▸ **Exercise requirements**
Below are the records; copy every line in them that holds the string "transformation".

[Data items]
---+---
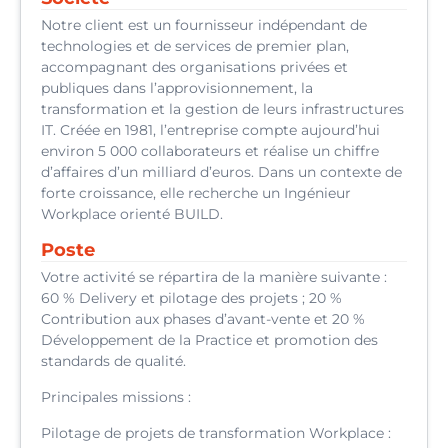
Notre client est un fournisseur indépendant de
technologies et de services de premier plan,
accompagnant des organisations privées et
publiques dans l’approvisionnement, la
transformation et la gestion de leurs infrastructures
IT. Créée en 1981, l’entreprise compte aujourd’hui
environ 5 000 collaborateurs et réalise un chiffre
d’affaires d’un milliard d’euros. Dans un contexte de
forte croissance, elle recherche un Ingénieur
Workplace orienté BUILD.
Poste
Votre activité se répartira de la manière suivante :
60 % Delivery et pilotage des projets ; 20 %
Contribution aux phases d’avant-vente et 20 %
Développement de la Practice et promotion des
standards de qualité.
Principales missions :
Pilotage de projets de transformation Workplace :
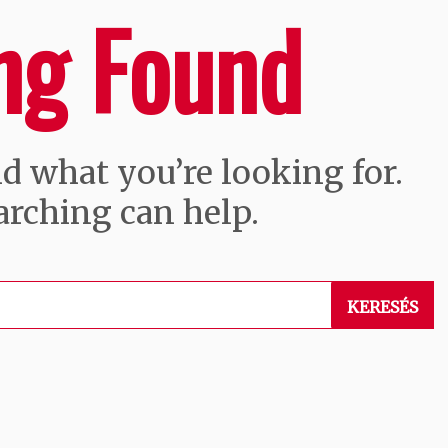
ng Found
nd what you’re looking for.
arching can help.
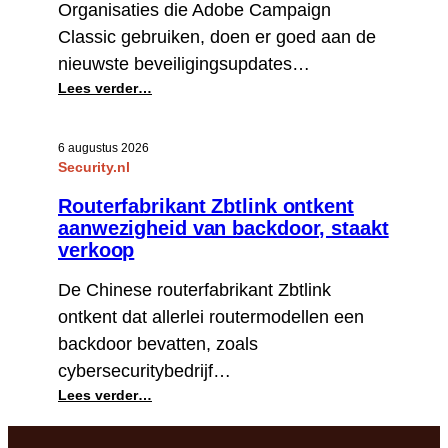
Organisaties die Adobe Campaign
Classic gebruiken, doen er goed aan de
nieuwste beveiligingsupdates…
:
Lees verder…
Kwetsbaarheden
in
6 augustus 2026
Adobe
Security.nl
Campaign
Classic
Routerfabrikant Zbtlink ontkent
aanwezigheid van backdoor, staakt
verkoop
De Chinese routerfabrikant Zbtlink
ontkent dat allerlei routermodellen een
backdoor bevatten, zoals
cybersecuritybedrijf…
:
Lees verder…
Routerfabrikant
Zbtlink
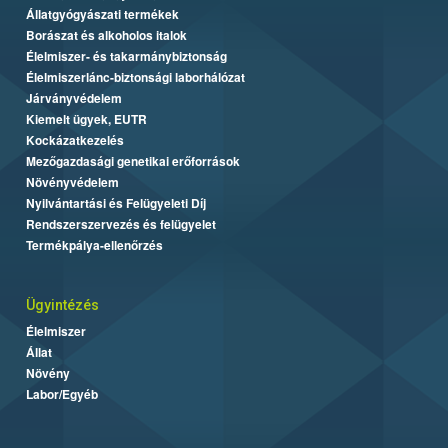
Állatgyógyászati termékek
Borászat és alkoholos italok
Élelmiszer- és takarmánybiztonság
Élelmiszerlánc-biztonsági laborhálózat
Járványvédelem
Kiemelt ügyek, EUTR
Kockázatkezelés
Mezőgazdasági genetikai erőforrások
Növényvédelem
Nyilvántartási és Felügyeleti Díj
Rendszerszervezés és felügyelet
Termékpálya-ellenőrzés
Ügyintézés
Élelmiszer
Állat
Növény
Labor/Egyéb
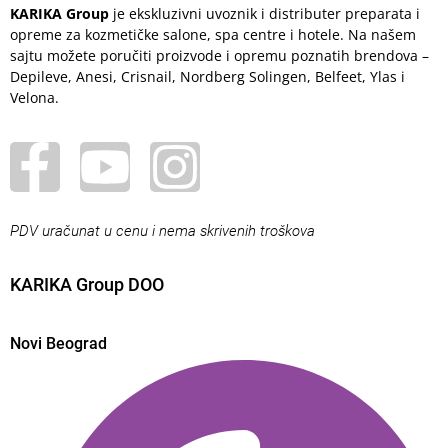
KARIKA Group
je ekskluzivni uvoznik i distributer preparata i
opreme za kozmetičke salone, spa centre i hotele. Na našem
sajtu možete poručiti proizvode i opremu poznatih brendova –
Depileve, Anesi, Crisnail, Nordberg Solingen, Belfeet, Ylas i
Velona.
PDV uračunat u cenu i nema skrivenih troškova
KARIKA Group DOO
Novi Beograd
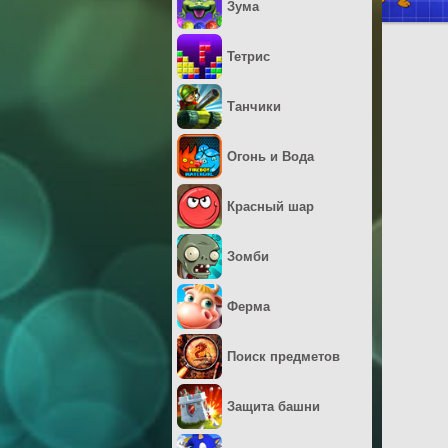
Зума
Тетрис
Танчики
Огонь и Вода
Красный шар
Зомби
Ферма
Поиск предметов
Защита башни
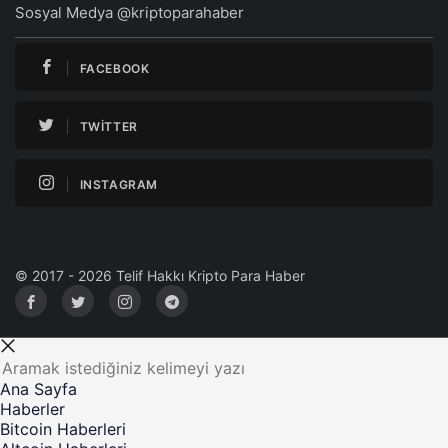
Sosyal Medya @kriptoparahaber
FACEBOOK
TWITTER
INSTAGRAM
© 2017 - 2026 Telif Hakkı Kripto Para Haber
Ana Sayfa
Haberler
Bitcoin Haberleri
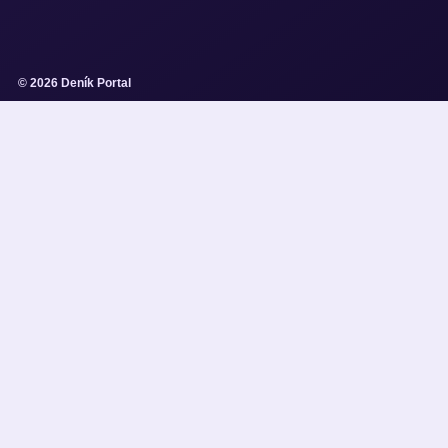
© 2026 Deník Portal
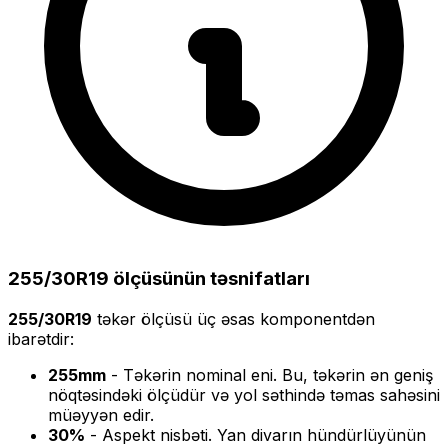
255/30R19
ölçüsünün təsnifatları
255/30R19
təkər ölçüsü üç əsas komponentdən
ibarətdir:
255
mm
- Təkərin nominal eni. Bu, təkərin ən geniş
nöqtəsindəki ölçüdür və yol səthində təmas sahəsini
müəyyən edir.
30
%
- Aspekt nisbəti. Yan divarın hündürlüyünün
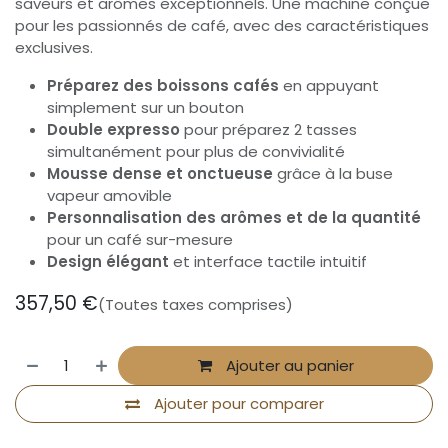
saveurs et arômes exceptionnels. Une machine conçue
pour les passionnés de café, avec des caractéristiques
exclusives.
Préparez des boissons cafés
en appuyant
simplement sur un bouton
Double expresso
pour préparez 2 tasses
simultanément pour plus de convivialité
Mousse dense et onctueuse
grâce à la buse
vapeur amovible
Personnalisation des arômes et de la quantité
pour un café sur-mesure
Design élégant
et interface tactile intuitif
357,50
€
(Toutes taxes comprises)
Ajouter au panier
Ajouter pour comparer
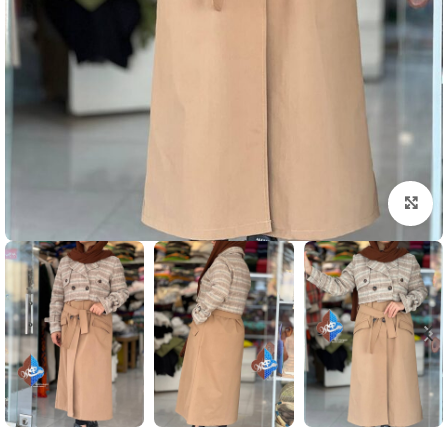
بزرگنمایی تصویر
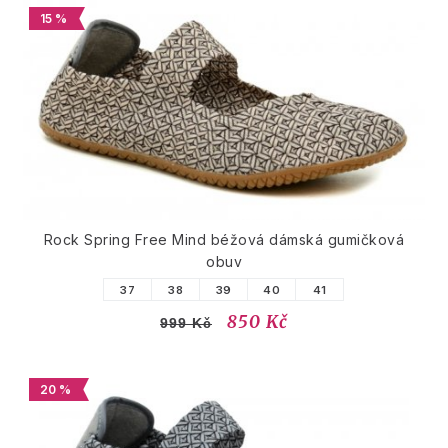
15 %
Rock Spring Free Mind béžová dámská gumičková
obuv
37
38
39
40
41
850 Kč
999 Kč
20 %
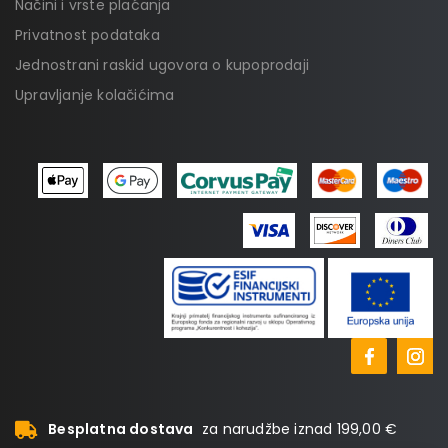
Načini i vrste plaćanja
Privatnost podataka
Jednostrani raskid ugovora o kupoprodaji
Upravljanje kolačićima
Besplatna dostava
za narudžbe iznad 199,00 €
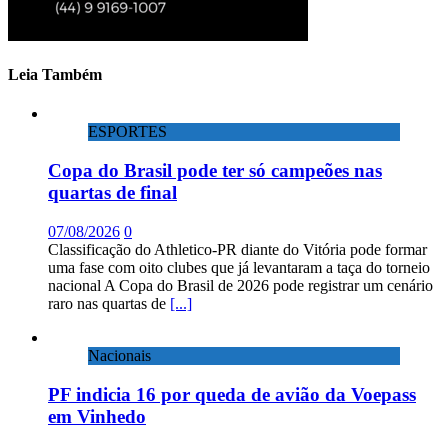
Leia Também
ESPORTES
Copa do Brasil pode ter só campeões nas
quartas de final
07/08/2026
0
Classificação do Athletico-PR diante do Vitória pode formar
uma fase com oito clubes que já levantaram a taça do torneio
nacional A Copa do Brasil de 2026 pode registrar um cenário
raro nas quartas de
[...]
Nacionais
PF indicia 16 por queda de avião da Voepass
em Vinhedo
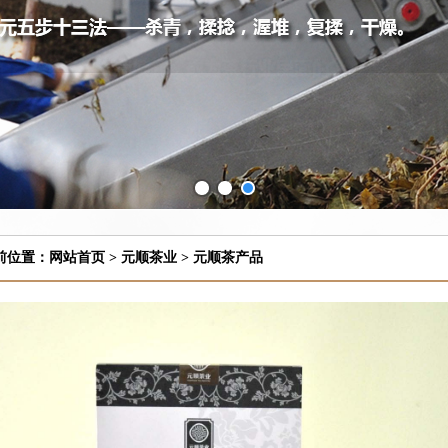
前位置：
网站首页
>
元顺茶业
>
元顺茶产品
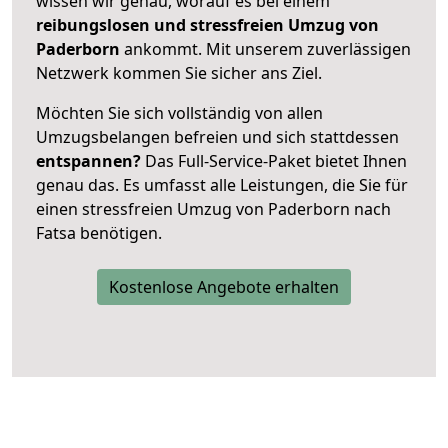
wissen wir genau, worauf es bei einem
reibungslosen und stressfreien Umzug von
Paderborn
ankommt. Mit unserem zuverlässigen
Netzwerk kommen Sie sicher ans Ziel.
Möchten Sie sich vollständig von allen
Umzugsbelangen befreien und sich stattdessen
entspannen?
Das Full-Service-Paket bietet Ihnen
genau das. Es umfasst alle Leistungen, die Sie für
einen stressfreien Umzug von Paderborn nach
Fatsa benötigen.
Kostenlose Angebote erhalten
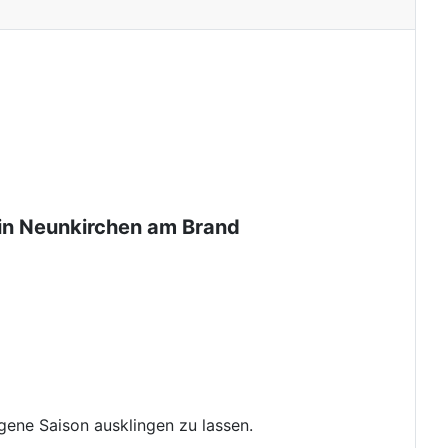
r in Neunkirchen am Brand
gene Saison ausklingen zu lassen.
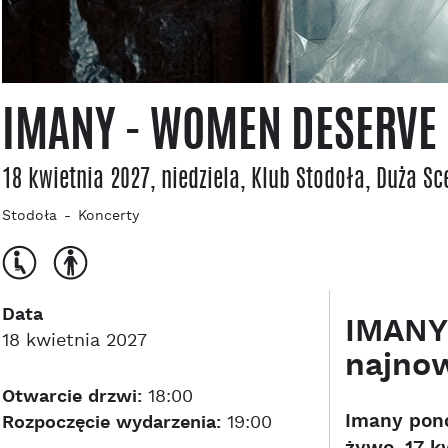
IMANY - WOMEN DESERVE 
18 kwietnia 2027, niedziela
, Klub Stodoła
, Duża Sc
Stodoła
Koncerty
Data
IMANY 
18 kwietnia 2027
najno
Otwarcie drzwi:
18:00
Imany pono
Rozpoczęcie wydarzenia:
19:00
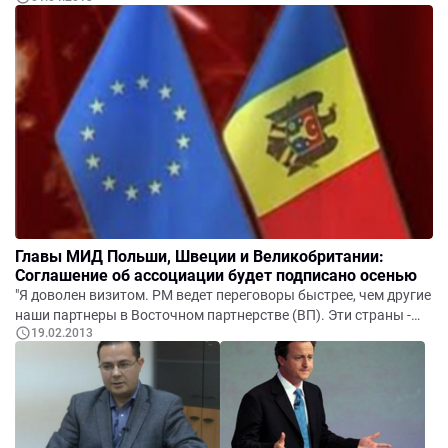
Главы МИД Польши, Швеции и Великобритании:
Соглашение об ассоциации будет подписано осенью
"Я доволен визитом. РМ ведет переговоры быстрее, чем другие
наши партнеры в Восточном партнерстве (ВП). Эти страны -
19.02.2013
главная надежда Европы", - сказал Сикорский.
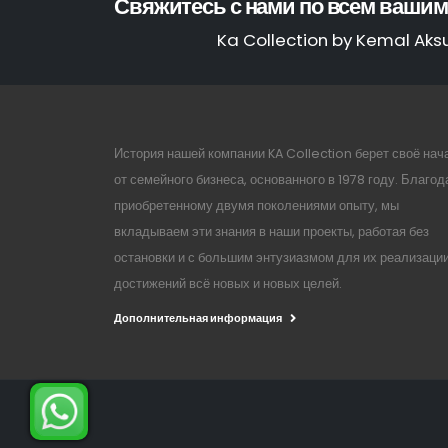
Свяжитесь с нами по всем вашим
Ka Collection by Kemal Aks
История нашей компании KA Collection берет своё нач
от семейного бизнеса, основанного в 1978 году. Благод
приобретенному двумя поколениями опыту, мы
вкладываем эти знания в наши проекты, работая без
остановки и с большим энтузиазмом для их реализации
достижений всё новых и новых целей.
Дополнительная информация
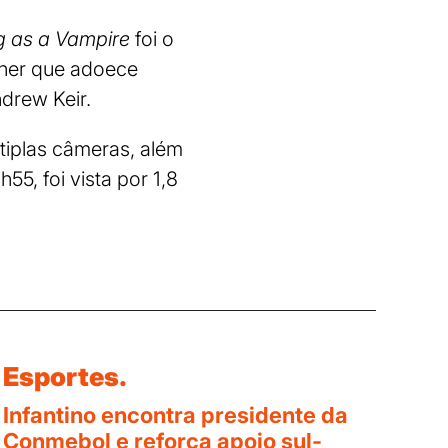
g as a Vampire
foi o
lher que adoece
drew Keir.
tiplas câmeras, além
55, foi vista por 1,8
Esportes.
Infantino encontra presidente da
Conmebol e reforça apoio sul-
---+---
▸ **Answer**
transformation et la gestion de leurs infrastructures
Pilotage de projets de transformation Workplace :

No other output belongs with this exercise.